*** Material supplied ***

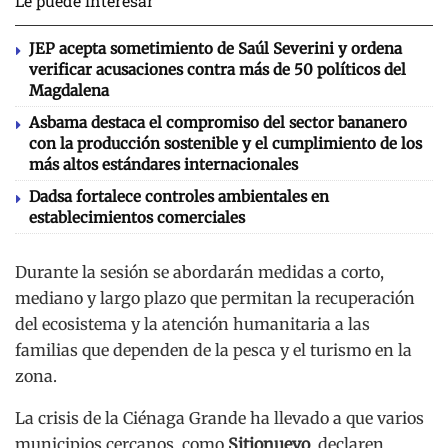
Le puede interesar
JEP acepta sometimiento de Saúl Severini y ordena
verificar acusaciones contra más de 50 políticos del
Magdalena
Asbama destaca el compromiso del sector bananero
con la producción sostenible y el cumplimiento de los
más altos estándares internacionales
Dadsa fortalece controles ambientales en
establecimientos comerciales
Durante la sesión se abordarán medidas a corto,
mediano y largo plazo que permitan la recuperación
del ecosistema y la atención humanitaria a las
familias que dependen de la pesca y el turismo en la
zona.
La crisis de la Ciénaga Grande ha llevado a que varios
municipios cercanos, como
Sitionuevo
, declaren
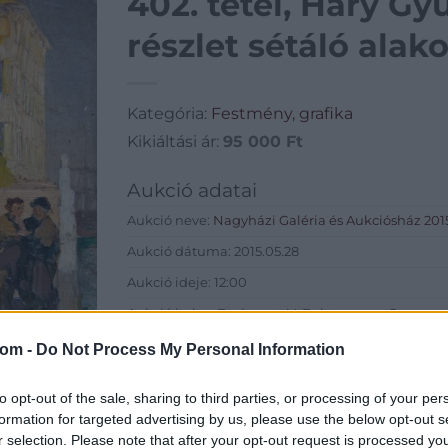
402. tétel, Háry Gy
részlet sétáló alak
Kategória:
Festmény, grafika
Kikiáltási ár:
95 000
Ft
Aukció adatai
Aukció neve:
Nagyházi Galéria és Aukciósház 2015
Aukció dátuma: 2015.05.28
Aukció ideje: 12:00
Aukció helye: Budapest, V. Balaton utca 8.
Tételszám: 402
com -
Do Not Process My Personal Information
Eladó adatai
to opt-out of the sale, sharing to third parties, or processing of your per
formation for targeted advertising by us, please use the below opt-out s
Eladó:
Nagyház
r selection. Please note that after your opt-out request is processed y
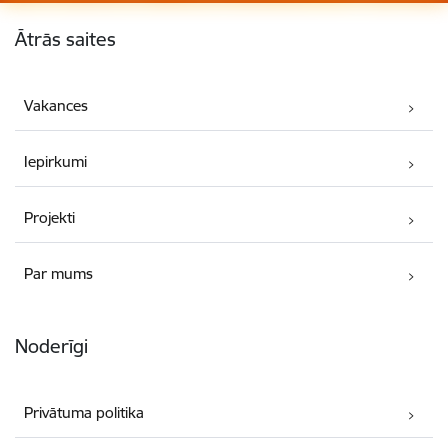
Kājene
Ātrās saites
Vakances
Iepirkumi
Projekti
Par mums
Noderīgi
Privātuma politika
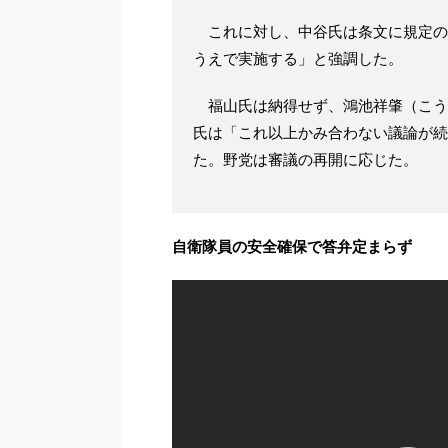
これに対し、中谷氏は条文に規定の
うえで実施する」と強調した。
福山氏は納得せず、鴻池祥肇（こう
氏は「これ以上かみ合わない議論が続
た。野党は審議の再開に応じた。
自衛隊員の安全確保で答弁定まらず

*** End of Material supplied ***

● What you need to do: Where an entry holds an image, drop the image and copy the remaining text exactly.

● Your response:
Le puede interesar
JEP acepta sometimiento de Saúl Severini y ordena
verificar acusaciones contra más de 50 políticos del
Magdalena
Asbama destaca el compromiso del sector bananero
con la producción sostenible y el cumplimiento de los
más altos estándares internacionales
Dadsa fortalece controles ambientales en
establecimientos comerciales
Durante la sesión se abordarán medidas a corto,
mediano y largo plazo que permitan la recuperación
del ecosistema y la atención humanitaria a las
familias que dependen de la pesca y el turismo en la
zona.
La crisis de la Ciénaga Grande ha llevado a que varios
municipios cercanos, como
Sitionuevo
, declaren
402. tétel, Háry Gy
részlet sétáló alak
Kategória:
Festmény, grafika
Kikiáltási ár:
95 000
Ft
Aukció adatai
Aukció neve:
Nagyházi Galéria és Aukciósház 2015
Aukció dátuma: 2015.05.28
Aukció ideje: 12:00
Aukció helye: Budapest, V. Balaton utca 8.
Tételszám: 402
com -
Do Not Process My Personal Information
Eladó adatai
to opt-out of the sale, sharing to third parties, or processing of your per
formation for targeted advertising by us, please use the below opt-out s
Eladó:
Nagyház
r selection. Please note that after your opt-out request is processed y
Kājene
Ātrās saites
Vakances
Iepirkumi
Projekti
Par mums
Noderīgi
Privātuma politika
これに対し、中谷氏は条文に規定の
うえで実施する」と強調した。
福山氏は納得せず、鴻池祥肇（こう
氏は「これ以上かみ合わない議論が続
た。野党は審議の再開に応じた。
自衛隊員の安全確保で答弁定まらず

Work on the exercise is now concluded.